Open ArtPoon opened 5 years ago
Turning off bootstrap sampling makes a big difference:
Elzar:poplars artpoon$ time python3 riplike.py -nrep 0 ref_genomes/K03455.fasta test.out
K03455|HIVHXB2CG
real 0m6.893s
user 0m6.578s
sys 0m0.256s
Replacing random.randint
with random.random
seems to have made a big difference:
Elzar:poplars artpoon$ time python3 riplike.py ref_genomes/K03455.fasta test.out
K03455|HIVHXB2CG
real 0m35.956s
user 0m35.614s
sys 0m0.278s
riplike is very slow on Windows (possibly due to the MAFFT version). I think pdist
and bootstrap
could be made faster.
pdist
time = 22 seconds
bootstrap
time = 101 seconds.
def bootstrap(s1, s2, reps=100):
...
for rep in range(reps):
result = []
bootstrap = [random.randint(0, seqlen-1) for _ in range(seqlen)]

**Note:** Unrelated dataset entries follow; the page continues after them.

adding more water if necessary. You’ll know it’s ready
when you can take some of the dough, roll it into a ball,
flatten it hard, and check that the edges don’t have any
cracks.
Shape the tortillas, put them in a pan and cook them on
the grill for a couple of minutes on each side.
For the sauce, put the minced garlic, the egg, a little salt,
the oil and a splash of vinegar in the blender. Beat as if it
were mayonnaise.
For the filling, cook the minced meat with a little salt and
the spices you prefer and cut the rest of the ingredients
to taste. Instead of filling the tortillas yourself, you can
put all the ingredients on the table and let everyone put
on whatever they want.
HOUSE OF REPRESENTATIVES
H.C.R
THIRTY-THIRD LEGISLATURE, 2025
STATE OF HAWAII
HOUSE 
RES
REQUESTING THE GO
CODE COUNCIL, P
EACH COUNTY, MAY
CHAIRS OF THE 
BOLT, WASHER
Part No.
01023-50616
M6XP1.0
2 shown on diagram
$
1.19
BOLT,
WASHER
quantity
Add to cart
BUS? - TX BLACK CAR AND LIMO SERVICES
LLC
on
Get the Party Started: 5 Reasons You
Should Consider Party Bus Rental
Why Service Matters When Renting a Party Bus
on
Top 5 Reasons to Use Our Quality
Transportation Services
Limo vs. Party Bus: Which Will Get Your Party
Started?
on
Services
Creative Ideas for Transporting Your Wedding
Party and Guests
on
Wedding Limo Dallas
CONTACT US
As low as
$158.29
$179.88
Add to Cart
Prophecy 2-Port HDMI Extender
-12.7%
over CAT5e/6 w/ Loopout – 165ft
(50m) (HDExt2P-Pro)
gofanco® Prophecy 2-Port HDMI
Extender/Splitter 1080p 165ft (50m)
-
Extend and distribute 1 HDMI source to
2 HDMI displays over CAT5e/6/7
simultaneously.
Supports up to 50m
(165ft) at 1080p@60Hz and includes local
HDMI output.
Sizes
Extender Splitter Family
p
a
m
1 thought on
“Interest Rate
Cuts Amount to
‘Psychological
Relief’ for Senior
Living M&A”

b1 = ''.join([s1[i] for i in bootstrap])
b2 = ''.join([s2[i] for i in bootstrap])
yield b1, b2
The string joining in bootstrap
seems slow and may not be necessary. pdist
could be modified to use a list.
Using NumPy arrays in pdist
and bootstrap
(see changes in commit 2d12ba5) seems to improve performance.
pdist
time = 24 seconds
bootstrap
time = 5 seconds
I think that the implementation of random.randint
in Python is exceedingly slow, try using random.random
in combination with round
instead.
Also we could pass a vector of differences (binary state) instead and resample that, to avoid a lot of unnecessary calculation.
See #22
On my Mac at home (admittedly a slow machine):
This same query takes about 7 seconds on the LANL server.
First I'm going to see if the bootstrap step can be made faster.